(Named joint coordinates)
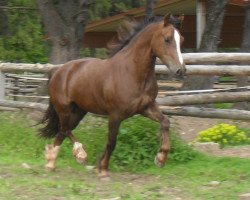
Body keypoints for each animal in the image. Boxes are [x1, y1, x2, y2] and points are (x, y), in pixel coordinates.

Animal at [39, 14, 186, 179]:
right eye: (167, 39)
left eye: (181, 39)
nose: (181, 70)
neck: (132, 72)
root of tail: (57, 71)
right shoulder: (115, 115)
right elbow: (111, 142)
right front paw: (102, 168)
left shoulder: (146, 107)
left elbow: (165, 122)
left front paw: (161, 159)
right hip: (64, 109)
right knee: (64, 129)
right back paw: (76, 155)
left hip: (79, 111)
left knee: (63, 131)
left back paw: (54, 161)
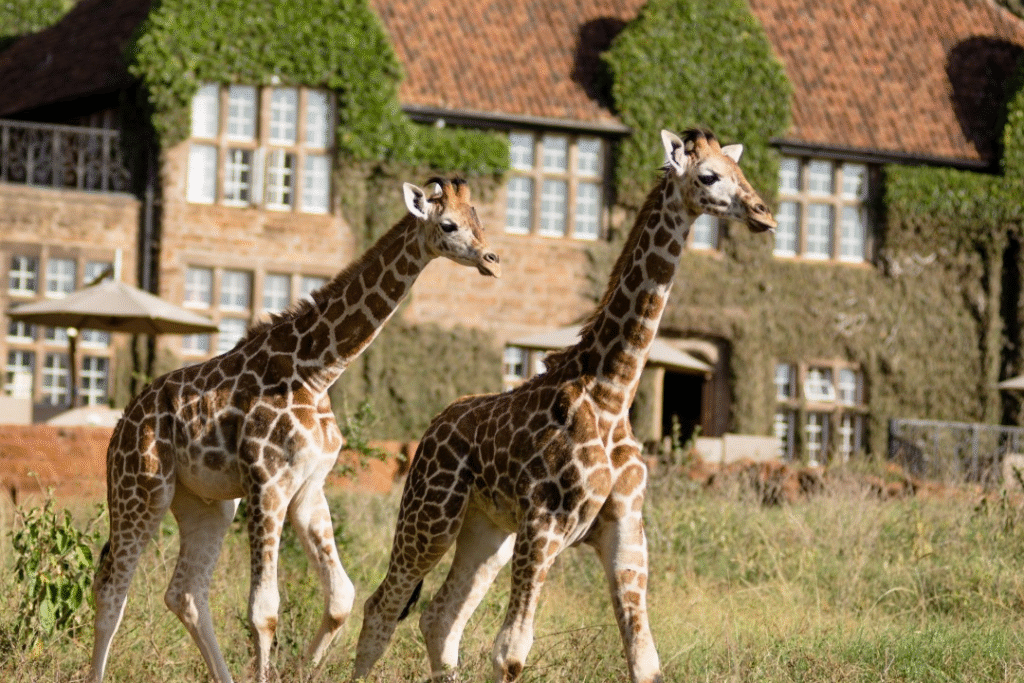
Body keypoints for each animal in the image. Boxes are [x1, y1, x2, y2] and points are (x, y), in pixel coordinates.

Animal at [88, 177, 500, 683]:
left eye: (480, 221)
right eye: (449, 225)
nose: (491, 259)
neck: (319, 371)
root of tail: (122, 423)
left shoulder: (308, 486)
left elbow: (341, 597)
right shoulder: (268, 482)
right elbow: (264, 609)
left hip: (206, 504)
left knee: (184, 592)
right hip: (142, 488)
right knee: (113, 587)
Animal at [351, 128, 775, 683]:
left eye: (739, 171)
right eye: (708, 176)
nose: (764, 213)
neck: (614, 392)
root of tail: (430, 430)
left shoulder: (625, 532)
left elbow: (645, 659)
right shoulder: (544, 524)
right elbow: (510, 651)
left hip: (486, 532)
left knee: (439, 618)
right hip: (431, 515)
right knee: (382, 605)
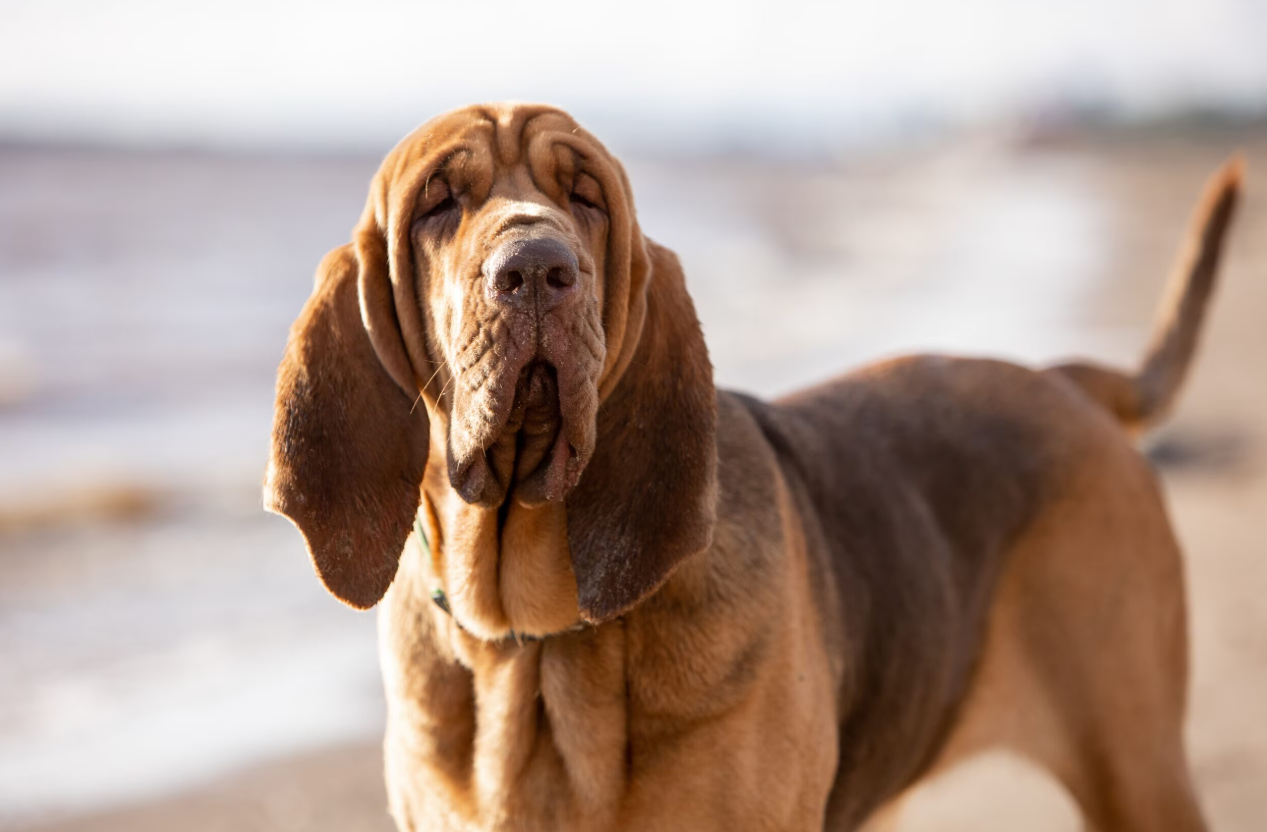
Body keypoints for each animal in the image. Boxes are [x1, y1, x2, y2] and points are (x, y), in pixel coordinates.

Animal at [262, 103, 1241, 830]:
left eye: (586, 197)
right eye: (438, 201)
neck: (534, 638)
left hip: (1136, 768)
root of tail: (1064, 378)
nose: (538, 270)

- [Work required]:
Look above for lines with the word "elbow" and copy them all.

- [Answer section]:
right elbow: (111, 142)
left elbow: (165, 122)
left elbow: (341, 597)
right elbow: (264, 609)
left elbow: (645, 659)
right elbow: (510, 651)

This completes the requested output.